AIM. Reproduce the records word for word, from the first line down to and including the line that contains "2 | Episodes: 9 -> 8".

DATASET CONTENT.
▬▬▬▬▬▬

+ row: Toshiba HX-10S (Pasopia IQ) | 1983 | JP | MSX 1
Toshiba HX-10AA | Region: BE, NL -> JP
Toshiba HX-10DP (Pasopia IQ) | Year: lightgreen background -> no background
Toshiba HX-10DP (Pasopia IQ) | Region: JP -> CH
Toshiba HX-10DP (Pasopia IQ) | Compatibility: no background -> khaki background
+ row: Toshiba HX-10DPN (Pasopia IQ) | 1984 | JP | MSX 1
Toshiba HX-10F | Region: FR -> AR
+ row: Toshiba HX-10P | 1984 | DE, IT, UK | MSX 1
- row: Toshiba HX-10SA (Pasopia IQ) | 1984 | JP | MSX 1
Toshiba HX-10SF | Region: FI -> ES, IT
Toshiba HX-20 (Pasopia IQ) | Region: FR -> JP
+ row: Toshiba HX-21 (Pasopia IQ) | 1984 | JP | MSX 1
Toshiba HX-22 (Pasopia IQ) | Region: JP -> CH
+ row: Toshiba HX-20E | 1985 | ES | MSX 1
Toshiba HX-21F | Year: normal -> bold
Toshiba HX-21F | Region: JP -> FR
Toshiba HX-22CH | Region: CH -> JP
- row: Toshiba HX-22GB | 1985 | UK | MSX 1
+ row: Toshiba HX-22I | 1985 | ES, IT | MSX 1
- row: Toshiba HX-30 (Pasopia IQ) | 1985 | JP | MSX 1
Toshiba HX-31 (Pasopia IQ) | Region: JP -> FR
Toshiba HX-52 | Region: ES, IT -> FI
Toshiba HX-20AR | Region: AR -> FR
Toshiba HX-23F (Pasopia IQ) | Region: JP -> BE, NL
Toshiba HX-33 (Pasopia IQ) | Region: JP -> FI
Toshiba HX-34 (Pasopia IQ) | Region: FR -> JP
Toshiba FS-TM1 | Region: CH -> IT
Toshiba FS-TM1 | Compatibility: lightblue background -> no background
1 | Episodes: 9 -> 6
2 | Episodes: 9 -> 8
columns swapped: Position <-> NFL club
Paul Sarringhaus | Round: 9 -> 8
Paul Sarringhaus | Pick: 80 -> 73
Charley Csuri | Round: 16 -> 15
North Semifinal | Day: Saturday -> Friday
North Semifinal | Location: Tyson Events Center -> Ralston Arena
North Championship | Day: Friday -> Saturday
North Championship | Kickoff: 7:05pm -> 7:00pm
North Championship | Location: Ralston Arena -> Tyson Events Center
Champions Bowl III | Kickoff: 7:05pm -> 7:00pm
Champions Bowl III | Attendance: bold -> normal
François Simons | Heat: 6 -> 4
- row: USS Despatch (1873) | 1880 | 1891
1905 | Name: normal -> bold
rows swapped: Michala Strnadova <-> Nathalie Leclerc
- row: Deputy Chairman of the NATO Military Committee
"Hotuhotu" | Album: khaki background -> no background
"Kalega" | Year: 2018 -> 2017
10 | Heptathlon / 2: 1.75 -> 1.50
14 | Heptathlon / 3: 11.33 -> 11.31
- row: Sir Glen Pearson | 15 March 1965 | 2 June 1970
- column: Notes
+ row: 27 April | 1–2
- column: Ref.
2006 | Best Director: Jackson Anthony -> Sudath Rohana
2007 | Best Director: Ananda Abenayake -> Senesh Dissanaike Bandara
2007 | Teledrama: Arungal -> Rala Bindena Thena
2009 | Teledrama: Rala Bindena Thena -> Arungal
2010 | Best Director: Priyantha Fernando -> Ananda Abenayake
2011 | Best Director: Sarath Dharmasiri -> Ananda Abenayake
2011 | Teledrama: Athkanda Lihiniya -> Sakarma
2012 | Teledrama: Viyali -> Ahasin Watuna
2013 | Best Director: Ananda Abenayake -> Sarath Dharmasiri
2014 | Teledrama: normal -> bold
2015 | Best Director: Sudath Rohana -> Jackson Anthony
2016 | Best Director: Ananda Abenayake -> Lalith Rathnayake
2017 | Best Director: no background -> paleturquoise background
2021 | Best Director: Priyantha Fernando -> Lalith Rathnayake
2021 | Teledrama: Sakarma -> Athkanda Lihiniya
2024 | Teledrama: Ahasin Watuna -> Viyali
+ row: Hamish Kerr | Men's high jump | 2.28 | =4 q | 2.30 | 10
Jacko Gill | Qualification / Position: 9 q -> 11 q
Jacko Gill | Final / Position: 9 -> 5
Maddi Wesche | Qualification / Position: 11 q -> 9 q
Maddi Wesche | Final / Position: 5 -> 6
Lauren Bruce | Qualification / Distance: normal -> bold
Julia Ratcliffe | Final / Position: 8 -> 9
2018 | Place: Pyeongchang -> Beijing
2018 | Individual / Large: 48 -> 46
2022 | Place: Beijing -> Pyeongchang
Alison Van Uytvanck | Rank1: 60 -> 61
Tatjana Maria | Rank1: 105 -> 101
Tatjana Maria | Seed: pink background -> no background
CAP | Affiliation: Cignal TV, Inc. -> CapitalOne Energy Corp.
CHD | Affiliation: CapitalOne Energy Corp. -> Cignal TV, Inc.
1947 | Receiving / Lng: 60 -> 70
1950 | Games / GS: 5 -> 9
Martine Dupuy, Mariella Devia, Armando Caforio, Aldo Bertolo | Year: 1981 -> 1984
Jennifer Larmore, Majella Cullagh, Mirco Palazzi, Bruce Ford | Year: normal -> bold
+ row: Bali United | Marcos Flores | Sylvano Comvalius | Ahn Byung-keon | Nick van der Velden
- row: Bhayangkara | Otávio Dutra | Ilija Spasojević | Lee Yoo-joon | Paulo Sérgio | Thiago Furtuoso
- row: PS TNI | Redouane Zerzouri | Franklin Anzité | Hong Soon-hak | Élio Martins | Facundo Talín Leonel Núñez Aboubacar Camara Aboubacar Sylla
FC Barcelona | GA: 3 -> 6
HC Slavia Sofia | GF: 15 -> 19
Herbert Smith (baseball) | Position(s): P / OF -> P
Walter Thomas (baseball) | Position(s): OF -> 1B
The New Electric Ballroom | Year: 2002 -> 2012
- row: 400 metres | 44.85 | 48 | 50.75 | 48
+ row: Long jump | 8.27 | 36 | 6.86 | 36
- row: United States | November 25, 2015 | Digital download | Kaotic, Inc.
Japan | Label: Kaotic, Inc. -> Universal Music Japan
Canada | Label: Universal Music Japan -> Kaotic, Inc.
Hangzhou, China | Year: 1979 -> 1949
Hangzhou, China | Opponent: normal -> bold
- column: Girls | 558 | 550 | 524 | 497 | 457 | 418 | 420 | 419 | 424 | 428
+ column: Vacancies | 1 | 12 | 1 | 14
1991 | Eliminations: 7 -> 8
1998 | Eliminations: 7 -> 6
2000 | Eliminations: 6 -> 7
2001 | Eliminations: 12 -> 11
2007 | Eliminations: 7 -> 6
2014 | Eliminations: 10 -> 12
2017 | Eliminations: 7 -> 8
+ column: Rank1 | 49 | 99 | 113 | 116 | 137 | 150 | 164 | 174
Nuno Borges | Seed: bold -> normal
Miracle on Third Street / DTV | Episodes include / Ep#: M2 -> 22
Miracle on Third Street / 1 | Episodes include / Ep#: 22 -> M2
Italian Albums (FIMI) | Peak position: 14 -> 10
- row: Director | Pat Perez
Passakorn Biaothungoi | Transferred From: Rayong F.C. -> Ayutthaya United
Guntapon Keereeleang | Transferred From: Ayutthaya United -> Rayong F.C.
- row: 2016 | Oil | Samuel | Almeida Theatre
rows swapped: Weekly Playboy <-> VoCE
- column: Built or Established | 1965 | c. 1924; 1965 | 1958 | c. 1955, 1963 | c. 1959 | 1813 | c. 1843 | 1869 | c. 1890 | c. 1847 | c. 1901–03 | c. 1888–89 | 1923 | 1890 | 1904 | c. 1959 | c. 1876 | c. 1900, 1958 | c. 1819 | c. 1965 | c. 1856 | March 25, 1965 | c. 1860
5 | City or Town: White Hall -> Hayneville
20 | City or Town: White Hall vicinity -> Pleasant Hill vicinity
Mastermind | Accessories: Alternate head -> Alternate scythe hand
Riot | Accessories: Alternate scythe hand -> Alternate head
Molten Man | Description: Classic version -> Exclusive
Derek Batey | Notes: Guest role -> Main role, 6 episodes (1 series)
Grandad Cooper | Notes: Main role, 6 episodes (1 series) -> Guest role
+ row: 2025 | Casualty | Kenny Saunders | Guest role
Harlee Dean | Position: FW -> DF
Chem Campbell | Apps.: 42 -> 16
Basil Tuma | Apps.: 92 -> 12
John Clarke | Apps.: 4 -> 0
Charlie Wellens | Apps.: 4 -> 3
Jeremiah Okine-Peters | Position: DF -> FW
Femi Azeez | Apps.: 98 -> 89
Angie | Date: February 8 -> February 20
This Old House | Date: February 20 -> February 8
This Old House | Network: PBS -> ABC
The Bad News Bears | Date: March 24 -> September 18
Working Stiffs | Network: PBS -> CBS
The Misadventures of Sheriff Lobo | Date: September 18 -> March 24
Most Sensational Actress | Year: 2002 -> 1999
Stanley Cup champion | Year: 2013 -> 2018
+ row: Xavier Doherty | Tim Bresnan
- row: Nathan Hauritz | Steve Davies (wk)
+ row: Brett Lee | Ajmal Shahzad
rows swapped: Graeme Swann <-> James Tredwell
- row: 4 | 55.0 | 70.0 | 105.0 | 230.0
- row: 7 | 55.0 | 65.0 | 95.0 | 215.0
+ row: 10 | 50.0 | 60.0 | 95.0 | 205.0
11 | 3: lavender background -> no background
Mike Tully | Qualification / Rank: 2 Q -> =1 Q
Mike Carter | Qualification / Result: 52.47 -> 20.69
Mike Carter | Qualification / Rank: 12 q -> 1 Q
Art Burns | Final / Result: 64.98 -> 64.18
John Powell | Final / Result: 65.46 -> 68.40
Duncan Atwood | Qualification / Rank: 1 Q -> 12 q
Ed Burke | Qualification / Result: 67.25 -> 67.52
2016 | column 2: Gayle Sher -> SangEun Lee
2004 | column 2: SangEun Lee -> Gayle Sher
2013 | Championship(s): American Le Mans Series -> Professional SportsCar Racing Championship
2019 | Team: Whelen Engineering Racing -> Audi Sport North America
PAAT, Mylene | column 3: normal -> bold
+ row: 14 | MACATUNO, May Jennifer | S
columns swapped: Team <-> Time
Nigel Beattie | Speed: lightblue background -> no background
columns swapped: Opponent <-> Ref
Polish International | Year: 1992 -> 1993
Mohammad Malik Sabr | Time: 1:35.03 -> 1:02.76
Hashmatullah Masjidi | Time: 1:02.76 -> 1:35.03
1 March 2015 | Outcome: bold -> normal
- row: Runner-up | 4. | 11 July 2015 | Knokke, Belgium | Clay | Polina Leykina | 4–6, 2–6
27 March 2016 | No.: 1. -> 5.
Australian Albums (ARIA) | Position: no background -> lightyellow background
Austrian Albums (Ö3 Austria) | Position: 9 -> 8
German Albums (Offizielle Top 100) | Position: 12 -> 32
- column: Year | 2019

▬▬▬▬▬▬

RESPONSE TO THE EXERCISE.
+ row: Toshiba HX-10S (Pasopia IQ) | 1983 | JP | MSX 1
Toshiba HX-10AA | Region: BE, NL -> JP
Toshiba HX-10DP (Pasopia IQ) | Year: lightgreen background -> no background
Toshiba HX-10DP (Pasopia IQ) | Region: JP -> CH
Toshiba HX-10DP (Pasopia IQ) | Compatibility: no background -> khaki background
+ row: Toshiba HX-10DPN (Pasopia IQ) | 1984 | JP | MSX 1
Toshiba HX-10F | Region: FR -> AR
+ row: Toshiba HX-10P | 1984 | DE, IT, UK | MSX 1
- row: Toshiba HX-10SA (Pasopia IQ) | 1984 | JP | MSX 1
Toshiba HX-10SF | Region: FI -> ES, IT
Toshiba HX-20 (Pasopia IQ) | Region: FR -> JP
+ row: Toshiba HX-21 (Pasopia IQ) | 1984 | JP | MSX 1
Toshiba HX-22 (Pasopia IQ) | Region: JP -> CH
+ row: Toshiba HX-20E | 1985 | ES | MSX 1
Toshiba HX-21F | Year: normal -> bold
Toshiba HX-21F | Region: JP -> FR
Toshiba HX-22CH | Region: CH -> JP
- row: Toshiba HX-22GB | 1985 | UK | MSX 1
+ row: Toshiba HX-22I | 1985 | ES, IT | MSX 1
- row: Toshiba HX-30 (Pasopia IQ) | 1985 | JP | MSX 1
Toshiba HX-31 (Pasopia IQ) | Region: JP -> FR
Toshiba HX-52 | Region: ES, IT -> FI
Toshiba HX-20AR | Region: AR -> FR
Toshiba HX-23F (Pasopia IQ) | Region: JP -> BE, NL
Toshiba HX-33 (Pasopia IQ) | Region: JP -> FI
Toshiba HX-34 (Pasopia IQ) | Region: FR -> JP
Toshiba FS-TM1 | Region: CH -> IT
Toshiba FS-TM1 | Compatibility: lightblue background -> no background
1 | Episodes: 9 -> 6
2 | Episodes: 9 -> 8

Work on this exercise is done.